Metin:
Tanıklık, davanın tarafları dışındaki kişilerin davayla ilgili bir vakıa hakkında, dava dışında bizzat edinmiş oldukları bilgiyi mahkemeye bildirmeleridir. Tanık ise, davada taraflar arasında çekişmeli olan, geçmişte meydana gelmiş olaylar ve durumlarla ilgili sahip olduğu bilgi ve algılarını mahkemeye aktaran kişidir. Görüldüğü üzere tanık, mutlaka davanın tarafları dışında üçüncü bir kişi konumunda bulunmalıdır. Tanık, kural olarak davanın tarafı değildir. Tanık, sadece gördükleri ve duyduklarını aktarır; tanığa görüşü sorulmaz. Bu nedenle tanık olayları yorumlayamaz ve bu yönüyle bilirkişiden ayrılmaktadır. (Medenî Usûl Hukukunda Tanık ve Tanıklık* Av. Fatih KARAMERCAN*2018/3 Ankara Barosu Dergisi)

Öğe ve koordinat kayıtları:
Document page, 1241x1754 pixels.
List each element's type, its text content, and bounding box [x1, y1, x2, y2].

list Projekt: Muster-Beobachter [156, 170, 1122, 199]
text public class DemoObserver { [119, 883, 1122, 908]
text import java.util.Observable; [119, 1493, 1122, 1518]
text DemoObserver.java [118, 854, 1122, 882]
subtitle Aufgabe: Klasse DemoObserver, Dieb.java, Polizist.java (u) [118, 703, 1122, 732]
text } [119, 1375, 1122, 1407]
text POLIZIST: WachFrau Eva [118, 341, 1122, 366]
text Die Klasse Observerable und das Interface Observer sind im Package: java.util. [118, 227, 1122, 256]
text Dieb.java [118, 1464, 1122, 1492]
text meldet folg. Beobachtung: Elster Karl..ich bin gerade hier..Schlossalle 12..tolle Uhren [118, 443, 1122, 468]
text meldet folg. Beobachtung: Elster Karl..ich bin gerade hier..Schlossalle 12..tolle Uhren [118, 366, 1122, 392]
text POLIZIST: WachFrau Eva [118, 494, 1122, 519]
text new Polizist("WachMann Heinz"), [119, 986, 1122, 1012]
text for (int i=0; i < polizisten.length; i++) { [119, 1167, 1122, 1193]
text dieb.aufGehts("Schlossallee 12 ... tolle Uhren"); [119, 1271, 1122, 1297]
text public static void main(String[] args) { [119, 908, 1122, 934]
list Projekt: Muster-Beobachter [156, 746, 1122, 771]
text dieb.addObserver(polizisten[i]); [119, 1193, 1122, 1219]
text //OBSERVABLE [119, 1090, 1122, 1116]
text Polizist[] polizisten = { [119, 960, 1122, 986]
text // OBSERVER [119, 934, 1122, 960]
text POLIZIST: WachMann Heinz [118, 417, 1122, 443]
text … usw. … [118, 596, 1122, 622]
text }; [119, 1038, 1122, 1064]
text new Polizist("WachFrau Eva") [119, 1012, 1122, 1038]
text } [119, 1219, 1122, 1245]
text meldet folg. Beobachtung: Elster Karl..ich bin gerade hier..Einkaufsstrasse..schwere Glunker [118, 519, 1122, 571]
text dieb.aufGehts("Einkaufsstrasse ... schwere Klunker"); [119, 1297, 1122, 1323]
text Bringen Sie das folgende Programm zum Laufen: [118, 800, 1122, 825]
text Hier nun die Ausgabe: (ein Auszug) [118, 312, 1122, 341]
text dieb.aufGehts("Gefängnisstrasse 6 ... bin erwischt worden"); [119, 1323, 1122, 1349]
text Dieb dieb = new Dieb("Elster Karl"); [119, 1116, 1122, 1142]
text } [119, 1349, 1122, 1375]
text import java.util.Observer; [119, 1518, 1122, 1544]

Alıştırma Görevleri:
1. Tanıklık üzerine metne göre tanık hangi yönüyle bilirkişiden ayrılır?
2. Tanıklık üzerine metni kaldığı yerden sürdürün.

Cevap Anahtarı:
1. Tanık olayları yorumlayamaz; yalnızca gördüklerini ve duyduklarını aktarır, görüşü sorulmaz.

2.
Tanık delili diğer delillere oranla daha zayıf bir delildir. Çünkü tanığın görmüş olduğu bir olayı tamamen hatırlayabilmesi güçtür. Tanık beyanının değeri, tanığın edindiği bilgiyi her türlü bozucu tesirden uzak olarak tam ve dürüst bir şekilde alma kabiliyetine ve gerçeği olduğu gibi söyleme niyet ve iradesine bağlıdır. Tanığın doğruyu söyleyip söylemediğinin değerlendirmesi  mahkemenin takdirindedir. Hakim tanığı dikkatli bir şekilde sorgulamalıdır. Hakim hüküm kurarken bir tanığın ifadesine neden itibar ettiği veya etmediğini gerekçelendirmek zorundadır. (1)

HMK’nun “Tanığın davet edilmesi” başlıklı 243. Maddesi  “(1) Tanık davetiye ile çağrılır. Ancak, davetiye gönderilmeden taraflarca hazır bulundurulan tanık da dinlenir. Şu kadar ki, tanık listesi için kesin süre verildiği ve dinlenme gününün belirlendiği hâllerde, liste verilmemiş olsa dahi taraf, o duruşmada hazır bulundurursa tanıklar dinlenir.

(2) Davetiyenin duruşma gününden en az bir hafta önce tebliğ edilmiş olması gerekir.

Acele hâllerde tanığın daha önce gelmesine karar verilebilir.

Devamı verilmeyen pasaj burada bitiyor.